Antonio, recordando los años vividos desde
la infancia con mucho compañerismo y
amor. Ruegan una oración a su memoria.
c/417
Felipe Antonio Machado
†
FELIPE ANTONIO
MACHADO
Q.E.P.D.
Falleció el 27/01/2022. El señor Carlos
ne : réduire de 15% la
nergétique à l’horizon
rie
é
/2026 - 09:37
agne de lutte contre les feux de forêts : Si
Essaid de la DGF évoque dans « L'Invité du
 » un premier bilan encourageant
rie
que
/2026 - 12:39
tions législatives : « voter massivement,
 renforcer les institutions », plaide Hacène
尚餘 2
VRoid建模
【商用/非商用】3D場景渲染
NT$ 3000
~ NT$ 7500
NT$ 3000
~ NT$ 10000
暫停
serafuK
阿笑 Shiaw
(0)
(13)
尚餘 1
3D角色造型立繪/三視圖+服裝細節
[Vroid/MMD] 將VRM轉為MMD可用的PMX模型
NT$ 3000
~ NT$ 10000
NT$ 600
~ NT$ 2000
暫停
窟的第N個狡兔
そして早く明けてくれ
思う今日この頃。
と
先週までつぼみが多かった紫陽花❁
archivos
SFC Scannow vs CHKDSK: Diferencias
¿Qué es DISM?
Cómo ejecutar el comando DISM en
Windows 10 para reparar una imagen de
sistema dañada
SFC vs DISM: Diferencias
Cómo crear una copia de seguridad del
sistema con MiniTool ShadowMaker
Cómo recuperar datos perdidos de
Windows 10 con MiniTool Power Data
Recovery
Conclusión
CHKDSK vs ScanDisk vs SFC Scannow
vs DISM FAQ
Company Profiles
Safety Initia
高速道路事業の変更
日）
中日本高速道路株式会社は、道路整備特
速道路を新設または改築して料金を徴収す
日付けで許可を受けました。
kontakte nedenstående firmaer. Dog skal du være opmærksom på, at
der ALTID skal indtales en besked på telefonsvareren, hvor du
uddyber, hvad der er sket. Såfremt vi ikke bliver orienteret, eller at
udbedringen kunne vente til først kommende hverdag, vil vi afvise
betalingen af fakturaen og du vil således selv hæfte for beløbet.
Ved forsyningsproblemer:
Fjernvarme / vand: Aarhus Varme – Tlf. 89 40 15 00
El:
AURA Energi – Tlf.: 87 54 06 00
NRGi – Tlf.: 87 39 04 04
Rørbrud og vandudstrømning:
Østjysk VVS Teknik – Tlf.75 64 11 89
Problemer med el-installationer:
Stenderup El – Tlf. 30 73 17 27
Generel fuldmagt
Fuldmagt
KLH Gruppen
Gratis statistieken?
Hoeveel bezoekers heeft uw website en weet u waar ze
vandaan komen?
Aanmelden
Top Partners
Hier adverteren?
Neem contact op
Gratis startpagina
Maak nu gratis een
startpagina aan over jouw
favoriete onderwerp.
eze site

Job item: Exactly as they appear above, print all the entries.

Solution to the exercise:
Antonio, recordando los años vividos desde
la infancia con mucho compañerismo y
amor. Ruegan una oración a su memoria.
c/417
Felipe Antonio Machado
†
FELIPE ANTONIO
MACHADO
Q.E.P.D.
Falleció el 27/01/2022. El señor Carlos
ne : réduire de 15% la
nergétique à l’horizon
rie
é
/2026 - 09:37
agne de lutte contre les feux de forêts : Si
Essaid de la DGF évoque dans « L'Invité du
 » un premier bilan encourageant
rie
que
/2026 - 12:39
tions législatives : « voter massivement,
 renforcer les institutions », plaide Hacène
尚餘 2
VRoid建模
【商用/非商用】3D場景渲染
NT$ 3000
~ NT$ 7500
NT$ 3000
~ NT$ 10000
暫停
serafuK
阿笑 Shiaw
(0)
(13)
尚餘 1
3D角色造型立繪/三視圖+服裝細節
[Vroid/MMD] 將VRM轉為MMD可用的PMX模型
NT$ 3000
~ NT$ 10000
NT$ 600
~ NT$ 2000
暫停
窟的第N個狡兔
そして早く明けてくれ
思う今日この頃。
と
先週までつぼみが多かった紫陽花❁
archivos
SFC Scannow vs CHKDSK: Diferencias
¿Qué es DISM?
Cómo ejecutar el comando DISM en
Windows 10 para reparar una imagen de
sistema dañada
SFC vs DISM: Diferencias
Cómo crear una copia de seguridad del
sistema con MiniTool ShadowMaker
Cómo recuperar datos perdidos de
Windows 10 con MiniTool Power Data
Recovery
Conclusión
CHKDSK vs ScanDisk vs SFC Scannow
vs DISM FAQ
Company Profiles
Safety Initia
高速道路事業の変更
日）
中日本高速道路株式会社は、道路整備特
速道路を新設または改築して料金を徴収す
日付けで許可を受けました。
kontakte nedenstående firmaer. Dog skal du være opmærksom på, at
der ALTID skal indtales en besked på telefonsvareren, hvor du
uddyber, hvad der er sket. Såfremt vi ikke bliver orienteret, eller at
udbedringen kunne vente til først kommende hverdag, vil vi afvise
betalingen af fakturaen og du vil således selv hæfte for beløbet.
Ved forsyningsproblemer:
Fjernvarme / vand: Aarhus Varme – Tlf. 89 40 15 00
El:
AURA Energi – Tlf.: 87 54 06 00
NRGi – Tlf.: 87 39 04 04
Rørbrud og vandudstrømning:
Østjysk VVS Teknik – Tlf.75 64 11 89
Problemer med el-installationer:
Stenderup El – Tlf. 30 73 17 27
Generel fuldmagt
Fuldmagt
KLH Gruppen
Gratis statistieken?
Hoeveel bezoekers heeft uw website en weet u waar ze
vandaan komen?
Aanmelden
Top Partners
Hier adverteren?
Neem contact op
Gratis startpagina
Maak nu gratis een
startpagina aan over jouw
favoriete onderwerp.
eze site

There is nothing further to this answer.